Cheers. The hard work goes to BB, their initial library, though :)

Interesting that Backblaze decided to go with 17+3 configuration.

Yeah. It seems they don't go for any RAID within a storage pod, but instead uses raw ext4, and distributes shards across pods instead of hard drives in a single pod. [1]

This would of course mean that a single pod isn't loaded when a drive is replaced, but it is distributed across 17 other pods.

[1] https://www.backblaze.com/blog/vault-cloud-storage-architect...

haikubrian · on June 23, 2015

(BrianB from Backblaze here)

Yes, that's right. When a drive is replaced, its contents are rebuilt from the data on the 19 corresponding drives in the other 19 pods in the vault.

signa11 · on June 23, 2015

the article contains an excellent introduction to "Galois Field Arithmetic" available via the following: http://www.snia.org/sites/default/files2/SDC2013/presentatio....

there is linux-kernel article by hpa: https://www.kernel.org/pub/linux/kernel/people/hpa/raid6.pdf

zaroth · on June 23, 2015

Great links, thanks!

At the end of the presentation, they mention rotated reed-soloman array codes, which led me to another paper Plank worked on: "Rethinking Erasure Codes for Cloud File Systems: Minimizing I/O for Recovery and Degraded Reads" which was very interesting as well. They directly address the problem of read performance in a degraded state.

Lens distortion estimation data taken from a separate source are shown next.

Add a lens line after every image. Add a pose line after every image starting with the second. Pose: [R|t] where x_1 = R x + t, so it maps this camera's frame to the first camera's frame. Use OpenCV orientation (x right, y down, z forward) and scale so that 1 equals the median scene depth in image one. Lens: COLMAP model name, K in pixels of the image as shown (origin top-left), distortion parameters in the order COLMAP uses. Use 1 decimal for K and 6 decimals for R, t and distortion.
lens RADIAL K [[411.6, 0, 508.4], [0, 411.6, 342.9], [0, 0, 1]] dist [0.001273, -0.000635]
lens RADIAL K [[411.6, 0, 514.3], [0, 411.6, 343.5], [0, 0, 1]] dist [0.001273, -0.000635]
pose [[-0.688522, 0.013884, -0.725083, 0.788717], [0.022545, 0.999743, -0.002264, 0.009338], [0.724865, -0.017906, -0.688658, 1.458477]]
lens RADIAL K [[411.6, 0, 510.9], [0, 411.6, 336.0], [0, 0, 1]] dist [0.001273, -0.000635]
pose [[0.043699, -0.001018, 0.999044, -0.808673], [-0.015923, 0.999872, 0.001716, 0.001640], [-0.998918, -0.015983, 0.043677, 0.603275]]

http://www.cs.jhu.edu/~okhan/fast12.pdf

zzzcpan · on June 23, 2015

I wonder why Rabin's IDA ("Efficient Dispersal of Information for Security, Load Balancing, and Fault Tolerance") is not mentioned anywhere

http://web.archive.org/web/20070221140752/http://discovery.c...

creshal · on June 23, 2015

I was under the assumption that R-S has been replaced with turbocodes in most use cases. Why not use those? Patent issues?

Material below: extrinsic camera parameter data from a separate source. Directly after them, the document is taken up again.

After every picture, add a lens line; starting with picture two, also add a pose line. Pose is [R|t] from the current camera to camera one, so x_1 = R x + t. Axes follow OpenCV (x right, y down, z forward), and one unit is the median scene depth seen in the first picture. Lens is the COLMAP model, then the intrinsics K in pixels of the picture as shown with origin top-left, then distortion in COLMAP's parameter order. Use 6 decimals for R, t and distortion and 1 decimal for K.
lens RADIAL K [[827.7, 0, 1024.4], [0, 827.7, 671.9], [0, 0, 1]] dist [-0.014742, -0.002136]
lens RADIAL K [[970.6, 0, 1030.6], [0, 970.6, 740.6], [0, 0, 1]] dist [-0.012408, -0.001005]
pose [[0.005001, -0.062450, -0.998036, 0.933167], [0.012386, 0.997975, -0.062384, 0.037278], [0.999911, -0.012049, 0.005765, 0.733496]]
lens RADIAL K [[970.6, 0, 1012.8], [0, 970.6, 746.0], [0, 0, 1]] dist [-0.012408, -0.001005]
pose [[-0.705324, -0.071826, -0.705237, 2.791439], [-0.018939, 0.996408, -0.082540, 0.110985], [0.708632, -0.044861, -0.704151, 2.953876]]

DanWaterworth · on June 23, 2015

I believe the difference is that in this case, RS is being used as an erasure code (which means, you either have the data or you don't; the drive has either failed or it hasn't). Failures are (approximately) uncorrelated (assuming different parts are stored on different hosts), so for this use case, RS approaches optimal in terms of storage used (some metadata needs to be stored, which is overhead).

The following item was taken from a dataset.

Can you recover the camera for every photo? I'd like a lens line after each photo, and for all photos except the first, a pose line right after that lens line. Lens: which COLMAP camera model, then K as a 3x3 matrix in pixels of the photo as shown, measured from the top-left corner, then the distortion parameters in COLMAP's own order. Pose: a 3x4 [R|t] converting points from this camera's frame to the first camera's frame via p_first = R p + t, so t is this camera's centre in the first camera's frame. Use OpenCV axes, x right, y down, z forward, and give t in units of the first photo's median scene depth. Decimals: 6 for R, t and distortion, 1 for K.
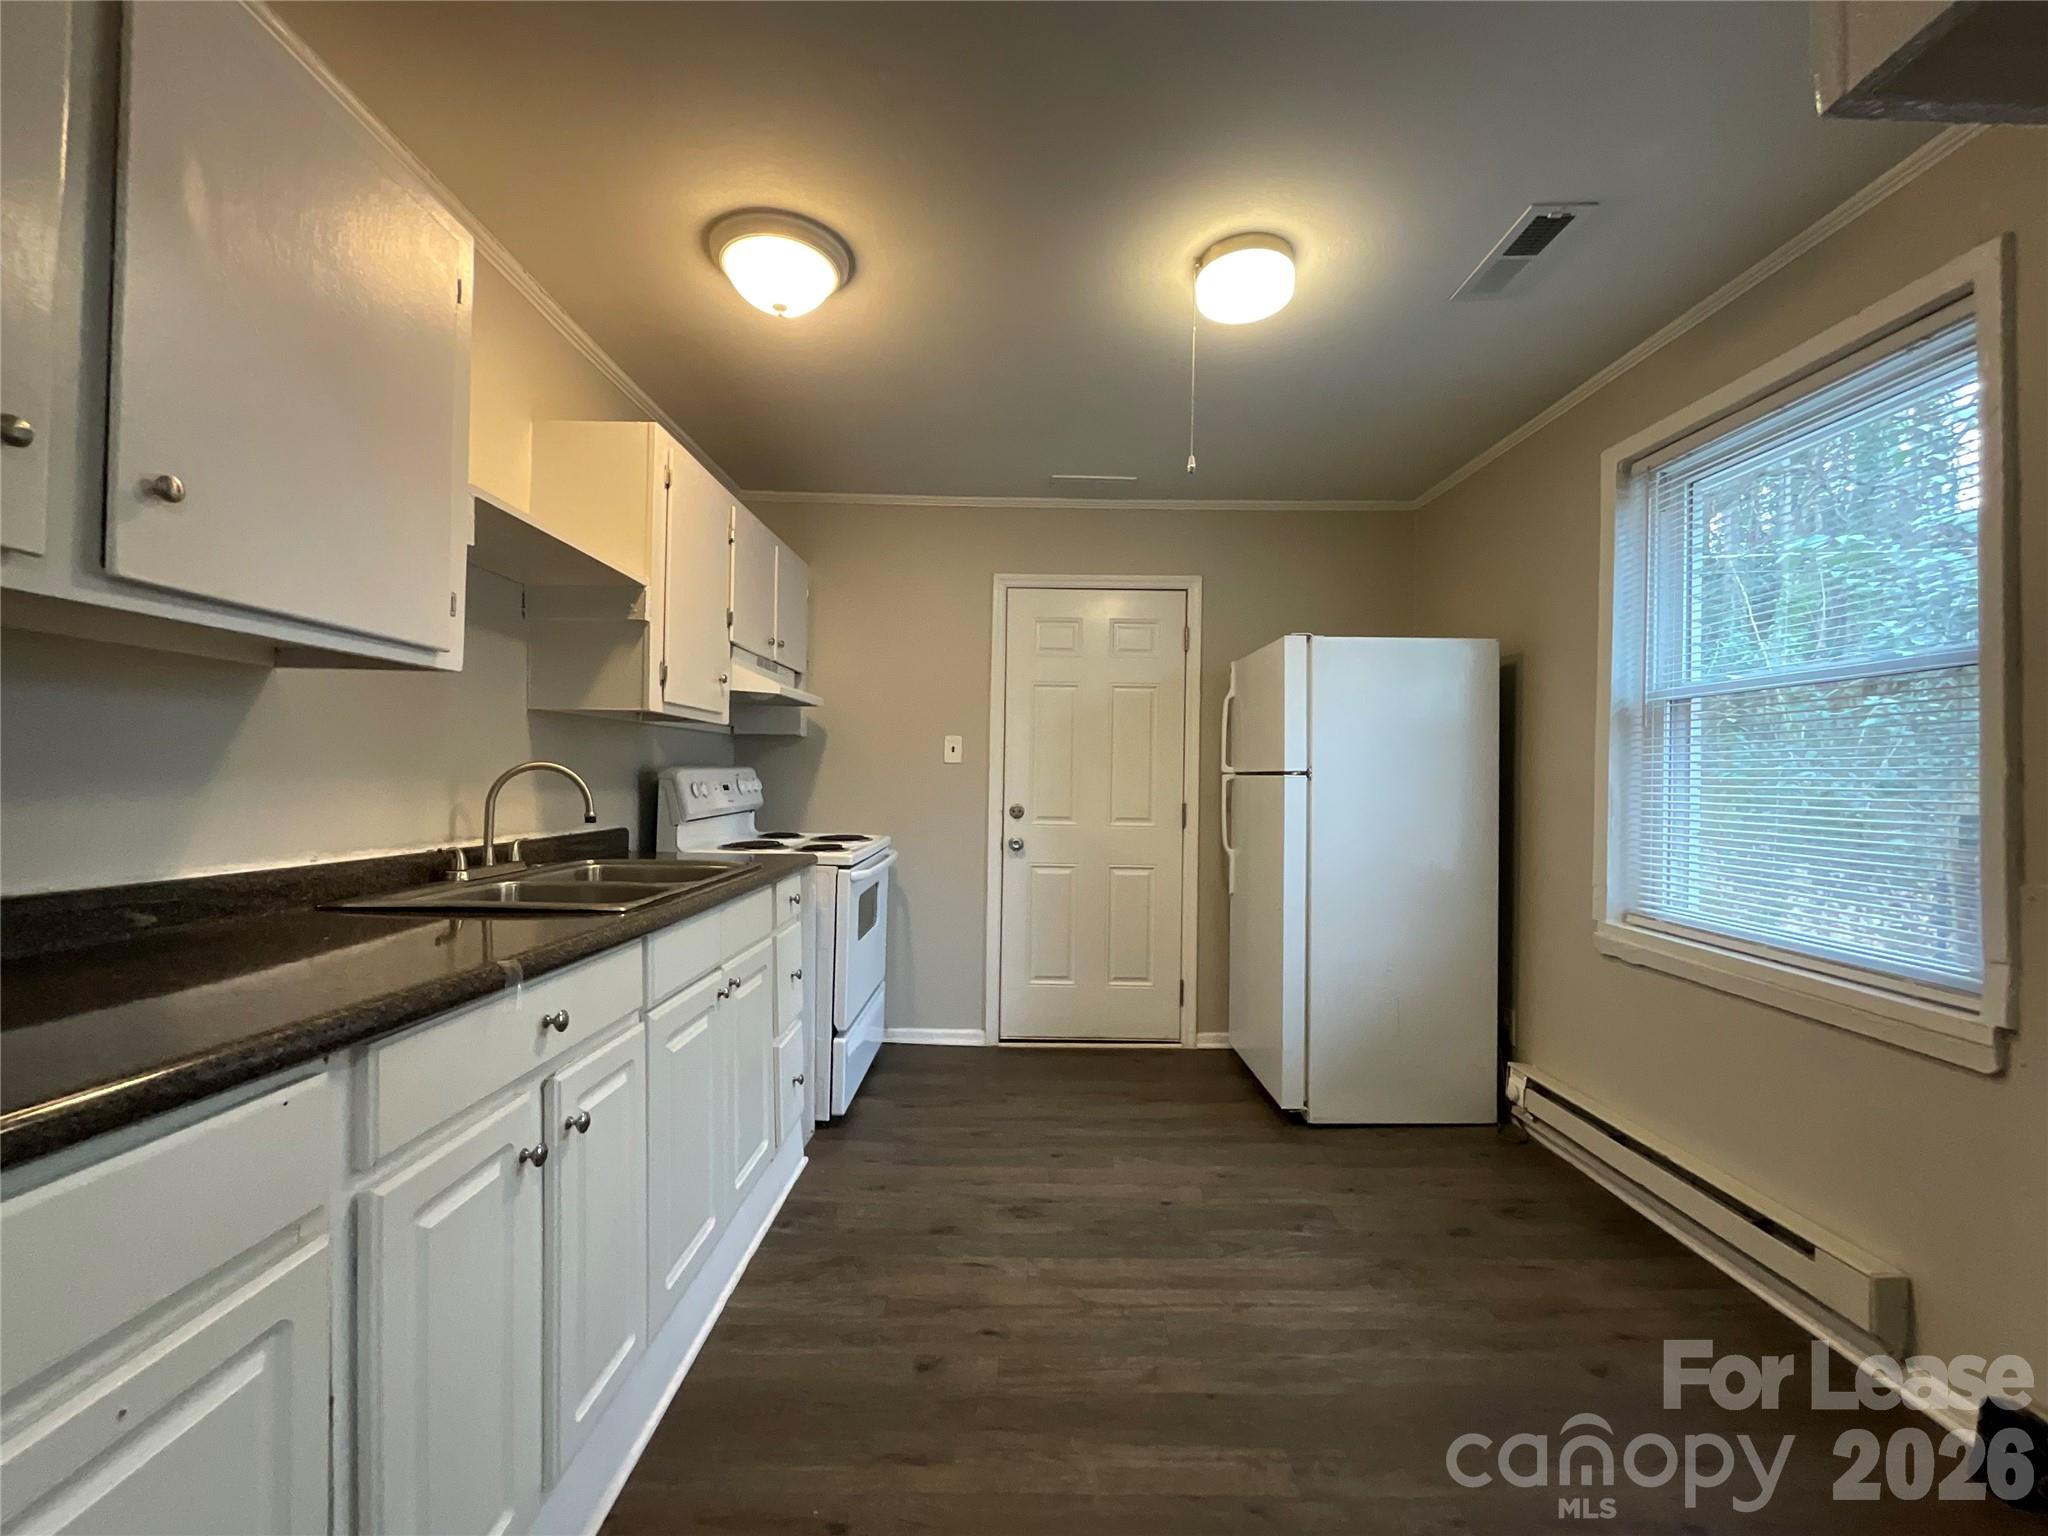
lens RADIAL K [[817.6, 0, 1027.1], [0, 817.6, 774.5], [0, 0, 1]] dist [0.001021, -0.000056]
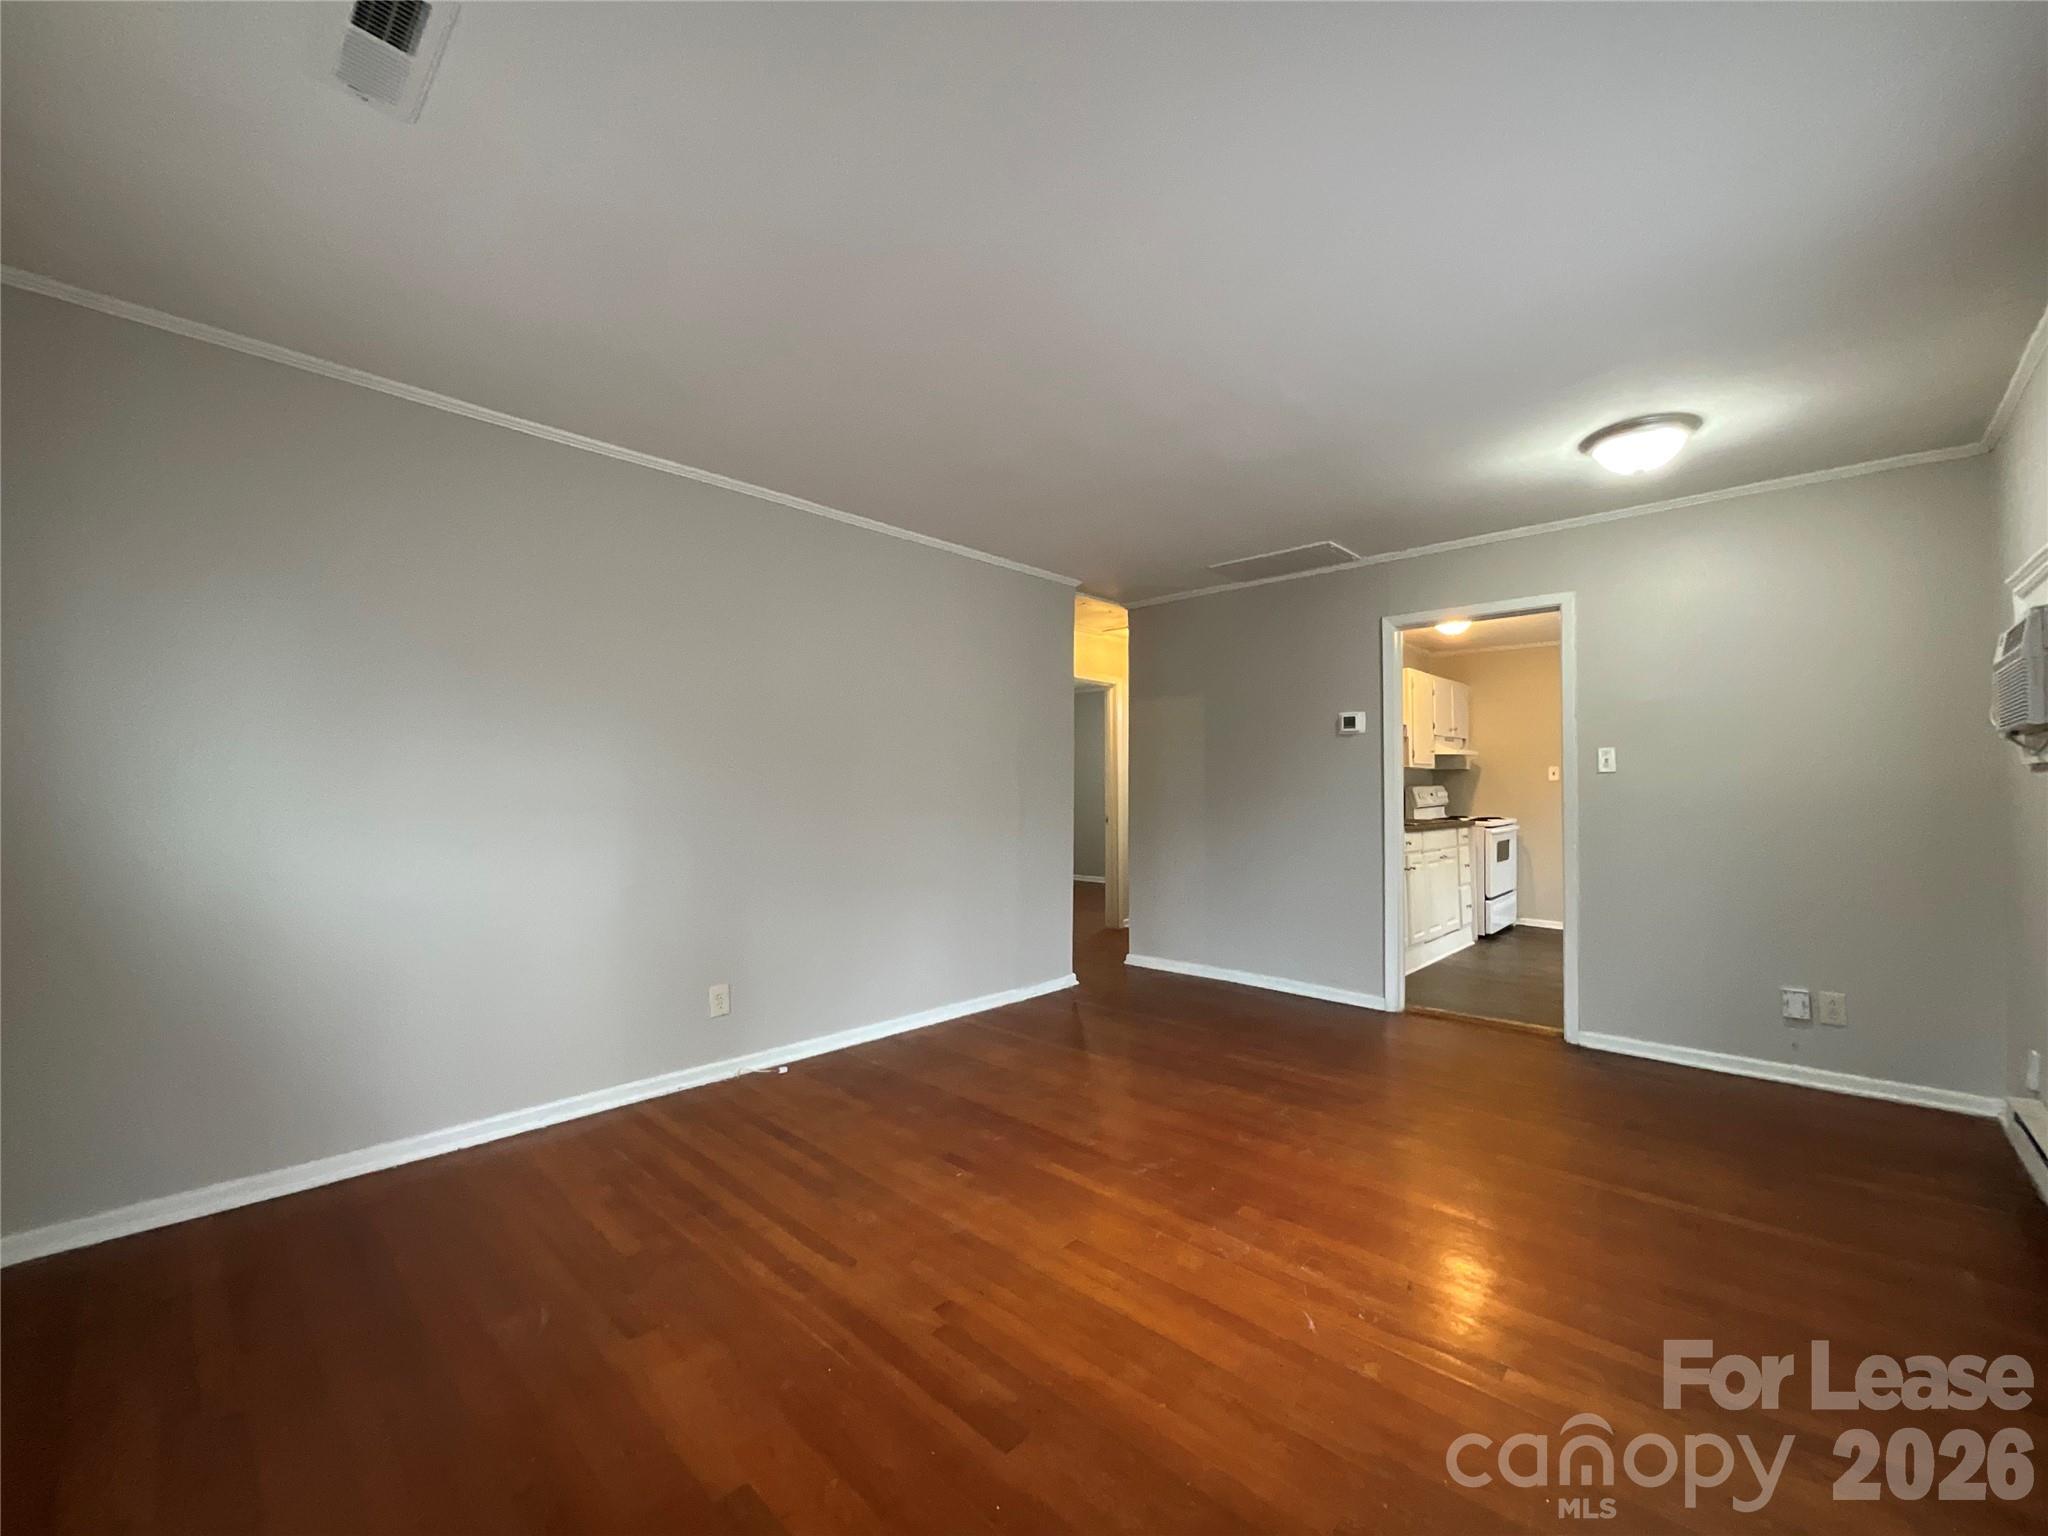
lens RADIAL K [[817.6, 0, 1030.0], [0, 817.6, 780.5], [0, 0, 1]] dist [0.001021, -0.000056]
pose [[0.723233, -0.032116, -0.689857, 0.394980], [0.015274, 0.999418, -0.030515, 0.029167], [0.690435, 0.011533, 0.723302, -1.416735]]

raverbashing · on June 23, 2015

Not for this use case, no.

Turbocodes are more CPU heavy as well (also require FP math or some workarounds)

For just detecting and correcting bit errors in blocks of data, RS is fine. Now if you're getting data from the other side of the solar system Turbocodes are worth it.

walrus · on June 23, 2015

For short block lengths, R-S codes and turbo codes have similar performance (but turbo codes are harder to design). I think the patents on turbo codes have expired.

rakoo · on June 23, 2015

Quick question about the API: why separate the Split phase and the Encode phase ?

In other words, are there any scenarios where one would want to Split data but not Encode it, or where data is automatically split and all that is left to do is to Encode ?

0xdeadbeefbabe · on June 23, 2015

On a somewhat related note, what is the meaning of 6a and 6c? I suppose 6g is the go compiler and 6l is the linker. Is 6a an assembler and 6c a c compiler?

atYevP · on June 23, 2015

Yev from Backblaze here -> Nice work!